Aliás, São Paulo tem visto e ouvido Paulo com alguma constância – ao menos nos palcos de concerto. A última ópera que cantou no Brasil foi La Traviata, com direção de Jorge Takla, em 2018, no Municipal, mas a Osesp o recebe com frequência: foi seu artista residente em 2019 e abriu a temporada 2024 como um dos solistas da Missa em dó Maior de Beethoven, entre outras aparições na Sala São Paulo. No Rio, há muitos anos não se apresenta. “E eu ia fazer Simon Boccanegra no Festival Amazonas desse ano, que foi cancelado, uma enorme tristeza.”
Entre os planos desse ano estão ainda uma Carmen em concerto com a Sinfônica de Detroit e um Otelo com Roberto Alagna em Porto Rico. “Cantamos uma Bohème em 2022 e vamos repetir o encontro.”
Mas o projeto mais aguardado de 2024 para o barítono, ao que parece, é o reencontro do elenco de South Pacific, marcado para 9 de dezembro. “Vamos fazer em forma de concerto no mesmo palco, o Vivien Beaumont, no Lincoln Center, e depois o Met Opera vai oferecer um jantar. Vai ser muito emocionante.”

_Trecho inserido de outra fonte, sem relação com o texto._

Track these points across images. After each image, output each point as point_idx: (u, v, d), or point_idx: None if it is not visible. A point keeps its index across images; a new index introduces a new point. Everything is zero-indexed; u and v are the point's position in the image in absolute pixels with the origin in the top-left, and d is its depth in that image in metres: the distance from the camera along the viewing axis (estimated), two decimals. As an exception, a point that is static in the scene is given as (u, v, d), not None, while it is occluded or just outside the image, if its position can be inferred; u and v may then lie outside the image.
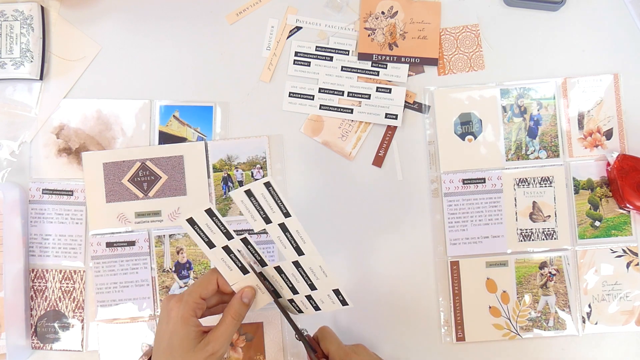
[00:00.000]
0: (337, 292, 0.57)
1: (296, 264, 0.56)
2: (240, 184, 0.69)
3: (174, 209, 0.73)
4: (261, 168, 0.67)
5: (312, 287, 0.57)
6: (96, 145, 0.74)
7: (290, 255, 0.55)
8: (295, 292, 0.58)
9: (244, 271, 0.56)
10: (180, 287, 0.72)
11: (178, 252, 0.73)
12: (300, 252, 0.55)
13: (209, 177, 0.72)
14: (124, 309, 0.72)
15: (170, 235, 0.72)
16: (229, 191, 0.64)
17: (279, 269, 0.57)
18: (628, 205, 0.69)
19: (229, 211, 0.72)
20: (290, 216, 0.53)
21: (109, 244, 0.72)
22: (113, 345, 0.72)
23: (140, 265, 0.72)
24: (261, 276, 0.57)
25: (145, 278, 0.72)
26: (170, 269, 0.72)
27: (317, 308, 0.59)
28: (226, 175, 0.68)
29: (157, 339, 0.52)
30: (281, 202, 0.53)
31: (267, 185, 0.51)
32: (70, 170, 0.74)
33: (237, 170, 0.69)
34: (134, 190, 0.73)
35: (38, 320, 0.72)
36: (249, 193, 0.52)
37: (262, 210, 0.53)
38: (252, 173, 0.66)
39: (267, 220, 0.54)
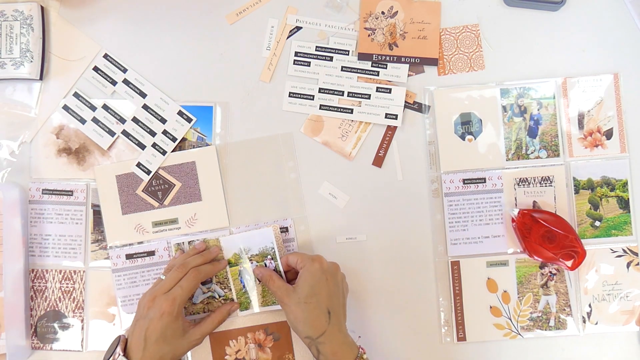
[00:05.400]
0: None
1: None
2: None
3: (190, 215, 0.72)
4: (272, 259, 0.68)
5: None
6: (96, 146, 0.73)
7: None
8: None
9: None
10: (204, 293, 0.70)
11: None
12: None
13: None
14: None
15: (189, 242, 0.72)
16: (246, 285, 0.70)
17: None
18: (537, 258, 0.69)
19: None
20: None
21: (129, 256, 0.72)
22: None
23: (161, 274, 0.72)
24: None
25: None
26: None
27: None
28: (242, 269, 0.69)
29: (148, 332, 0.60)
30: None
31: None
32: (70, 171, 0.73)
33: (252, 263, 0.69)
34: (149, 200, 0.73)
35: (38, 320, 0.72)
36: None
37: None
38: (265, 264, 0.69)
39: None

Paulo faz 55 anos dia 7 de julho com a voz “velvet-like” (como já foi classificada) em grande forma e com a bela figura em dia. “Manter a desenvoltura vocal exige constante treino”, diz. “Vocalises diários, bom sono e hidratação. Mas, acima de tudo, respeitar meu corpo como um todo. Hoje em dia canto alguns papéis de Verdi, alguns do verismo, mas nunca abandono a canção e Mozart.” O que vem ainda por aí? “Não sei sobre o futuro, eu geralmente espero chegar a proposta e avalio. Mas saber se determinado papel encaixa bem na voz, é só fazendo no palco mesmo.”